Os jardineiros podem, por exemplo:

  • criar um substrato especialmente rico em húmus para tomates que pedem muita água
  • incorporar mais areia e pequenos seixos para ervas mediterrânicas como alecrim ou tomilho
  • usar misturas leves e sem turfa, com manta de agulhas e terra de folhas, para plantas de charneca ácida

As plantas reagem a esses ajustes com crescimento estável, menos doenças e, muitas vezes, melhores colheitas. Quem vê uma vez como os legumes crescem com força em solo preparado por si próprio, dificilmente volta com vontade ao produto standard do saco.

O que significam termos como “composto”, “húmus” e “substrato”

Nas conversas entre amadores de jardinagem, surgem constantemente palavras parecidas que se podem confundir facilmente. Um resumo curto ajuda a esclarecer:

  • Composto: material orgânico decomposto da cozinha e do jardim, ainda visivelmente granuloso e com pequenos restos.
  • Húmus: fração do solo amplamente estável e muito decomposta, que guarda nutrientes a longo prazo e retém água.
  • Substrato: qualquer terra de cultivo preparada de forma intencional, seja com composto, húmus de casca, areia ou outros componentes.

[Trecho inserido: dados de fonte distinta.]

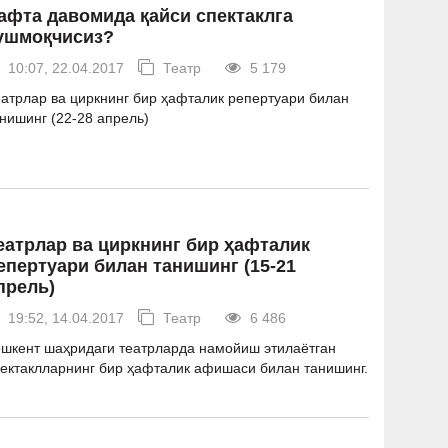
афта давомида қайси спектаклга
ушмоқчисиз?
10:07, 22.04.2017
Театр
5 179
атрлар ва циркнинг бир ҳафталик репертуари билан
нишинг (22-28 апрель)
еатрлар ва циркнинг бир ҳафталик
епертуари билан танишинг (15-21
прель)
19:52, 14.04.2017
Театр
6 486
шкент шаҳридаги театрларда намойиш этилаётган
ектаклларнинг бир ҳафталик афишаси билан танишинг.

Quem utiliza o próprio composto vai aumentando, passo a passo, o teor de húmus do solo. Isso torna os canteiros mais resistentes a chuvadas intensas, períodos de seca e oscilações de nutrientes.

Riscos e limites: quando o material feito em casa não basta

Apesar de todas as vantagens, há situações em que continua a fazer sentido comprar. Para plantas de interior muito sensíveis ou formas de cultivo especiais, como orquídeas ou cactos, continuam a ser úteis misturas específicas com componentes rigorosamente definidos. A indústria trabalha aqui com aditivos que quase não existem num jardim comum.

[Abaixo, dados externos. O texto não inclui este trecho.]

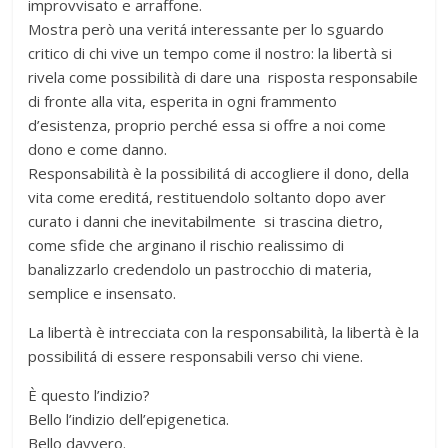
improvvisato e arraffone.
Mostra però una veritá interessante per lo sguardo
critico di chi vive un tempo come il nostro: la libertà si
rivela come possibilità di dare una risposta responsabile
di fronte alla vita, esperita in ogni frammento
d’esistenza, proprio perché essa si offre a noi come
dono e come danno.
Responsabilità è la possibilitá di accogliere il dono, della
vita come ereditá, restituendolo soltanto dopo aver
curato i danni che inevitabilmente si trascina dietro,
come sfide che arginano il rischio realissimo di
banalizzarlo credendolo un pastrocchio di materia,
semplice e insensato.
La libertà è intrecciata con la responsabilità, la libertà è la
possibilitá di essere responsabili verso chi viene.
È questo l’indizio?
Bello l’indizio dell’epigenetica.
Bello davvero.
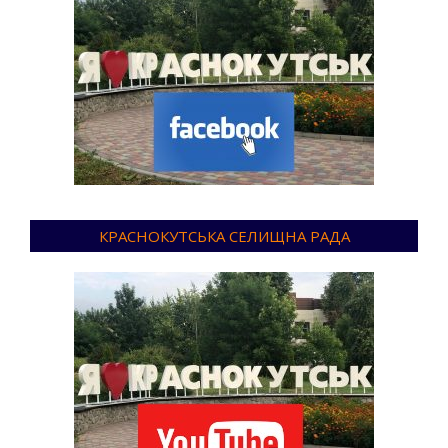
КРАСНОКУТСЬКА СЕЛИЩНА РАДА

Também quem lida com plantas afetadas por doenças fúngicas ou problemas de raízes não deve colocar material fresco e ainda meio feito diretamente junto às raízes. Só o composto bem maturado e com cheiro agradável é adequado para cultivo em vasos e em varandas. Em caso de dúvida, deixe-o repousar mais um ano e só depois o utilize.

Com o tempo, desenvolve-se um sentido mais apurado para aquilo de que o jardim realmente precisa. Muitas pessoas começam com cautela, misturando terra comprada com adição própria, e vão aumentando gradualmente a proporção vinda do composto. Assim, vê-se no próprio exemplo vivo como as plantas reagem bem à nova prática - e com que rapidez a poupança dos sacos prontos começa a compensar.